Yasir Arfat Buttar sprangt am 7. Februar 2016 in den Rhein und rettete einen Mann: Am Rande des Tulpensonntagszugs in Uerdingen war es gegen 16 Uhr zu einem Unglücksfall gekommen: Ein junger Mann stand am Ufer, verlor plötzlich das Gleichgewicht und stürzte ins Wasser. Ohne zu zögern, sprang der 23-Jährige hinterher und zog den Verunglückten aus dem Fluss. Beide Männer blieben unverletzt.

Marcel, Dustin Steve und Marius Wemhoehner verhinderten einen Diebstahl aus einem Pkw: Die Sommerferien hatten gerade erst begonnen, als der damals noch elfjährige Marcel gemeinsam mit seinem Bruder und seinem Vater der Polizei dabei half, einen Pkw-Aufbrecher festzunehmen.
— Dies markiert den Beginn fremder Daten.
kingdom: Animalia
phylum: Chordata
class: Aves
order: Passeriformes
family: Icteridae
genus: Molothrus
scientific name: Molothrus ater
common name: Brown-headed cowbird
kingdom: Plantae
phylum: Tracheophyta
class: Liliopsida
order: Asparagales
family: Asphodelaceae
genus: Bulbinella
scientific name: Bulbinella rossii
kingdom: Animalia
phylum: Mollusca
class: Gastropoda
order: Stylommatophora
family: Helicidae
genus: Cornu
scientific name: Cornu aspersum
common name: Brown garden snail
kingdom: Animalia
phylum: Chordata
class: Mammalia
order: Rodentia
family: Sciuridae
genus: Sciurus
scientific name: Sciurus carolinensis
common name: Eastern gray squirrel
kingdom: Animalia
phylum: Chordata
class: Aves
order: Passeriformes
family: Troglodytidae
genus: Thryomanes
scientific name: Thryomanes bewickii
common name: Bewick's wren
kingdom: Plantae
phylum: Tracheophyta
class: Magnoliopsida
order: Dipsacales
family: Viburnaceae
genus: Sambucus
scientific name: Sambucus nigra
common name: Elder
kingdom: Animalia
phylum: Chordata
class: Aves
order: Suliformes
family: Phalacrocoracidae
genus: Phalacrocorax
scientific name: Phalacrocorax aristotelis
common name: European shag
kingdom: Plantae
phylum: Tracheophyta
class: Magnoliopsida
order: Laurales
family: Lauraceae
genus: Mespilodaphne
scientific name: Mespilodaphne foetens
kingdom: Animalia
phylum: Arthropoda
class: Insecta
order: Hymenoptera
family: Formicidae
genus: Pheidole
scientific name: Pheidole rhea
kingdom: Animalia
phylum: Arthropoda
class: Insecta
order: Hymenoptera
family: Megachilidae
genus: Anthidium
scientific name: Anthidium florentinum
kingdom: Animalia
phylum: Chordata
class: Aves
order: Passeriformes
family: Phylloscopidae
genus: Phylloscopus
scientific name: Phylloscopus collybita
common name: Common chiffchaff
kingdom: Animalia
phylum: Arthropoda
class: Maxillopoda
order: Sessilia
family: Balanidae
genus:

Am 12. Juli 2016 stand Marcel am Küchenfenster, als er unten auf der Straße einen Mann dabei beobachtete, wie dieser gegen das geparkte Auto seines Vaters sprang. Dabei ging die Seitenscheibe zu Bruch und der Mann beugte sich in das Auto. Marcel rief sofort nach seinem Vater. Es gelang den beiden, den Mann aus dem Auto zu ziehen und festzuhalten.

  • Bürgerverein Fischeln : Polizeipräsident Furth im Gespräch mit Fischelner Bürgern

Ina und Mathias Michael Szabo leisteten Erste Hilfe nach schwerem Verkehrsunfall: Am Nachmittag des 13. Septembers 2016 saßen die Eheleute Szabo in ihrem Garten, als sie einen lauten Knall hörten. Sie rannten auf die Straße und sahen, dass es an der Kreuzung Berliner- und Glindholzstraße zu einem schweren Verkehrsunfall gekommen war. Während der 40-Jährige sofort Polizei und Feuerwehr verständigte, forderte die 42-Jährige andere Zeugen auf, eines der beteiligten Autos anzuheben, weil eine Frau unter dem Heck des Wagens eingeklemmt war. So konnten die eintreffenden Rettungskräfte sofort mit medizinischer Versorgung beginnen.

Franz Holger Dahmen verfolgte einen Handtaschenräuber: Dem schnellen Eingreifen des 56-Jährigen ist es zu verdanken, dass eine ein Jahr ältere Frau nach einem Raub ihre Handtasche samt 1000 Euro Bargeld zurückerhielt. Am Morgen des 12. Oktober 2016 gegen 8.25 Uhr ging die Frau über die Breite Straße in Richtung Marktstraße. Ein Mann näherte sich ihr von hinten und riss zweimal kräftig an ihrer Umhängetasche. Aufgrund des Einsatzes und der Angaben von Dahmen konnte die Polizei einen 45-Jährigen festnehmen, für den Untersuchungshaft angeordnet wird.

Eva Brisch wurde am frühen Morgen des 29. Oktober 2016 auf das Piepen des Rauchmelders in der Nachbarwohnung aufmerksam. Noch während die 28-Jährige den Notruf wählte, klopfte sie dort immer wieder an der Tür. Als der Bewohner öffnete, reagierte die Frau geistesgegenwärtig, zog den Mann aus seiner stark verrauchten Wohnung in den Hausflur und versorgte ihn dort bis zum Eintreffen der Rettungskräfte. Sie rettete ihm damit vermutlich das Leben.

Martina Gertrud Sommer, Beate Johanna Reger und Christian Engh stellten eine Einbrecherin: Martina Sommer beobachtete am 22. März 2016 zwei Frauen, die gerade in das gegenüberliegende Haus an der Luisenstraße einbrachen und rief die Bewohnerin an. Das Trio konnte eine der beiden Frauen einholen und sie bis zum Eintreffen der Polizei festhalten.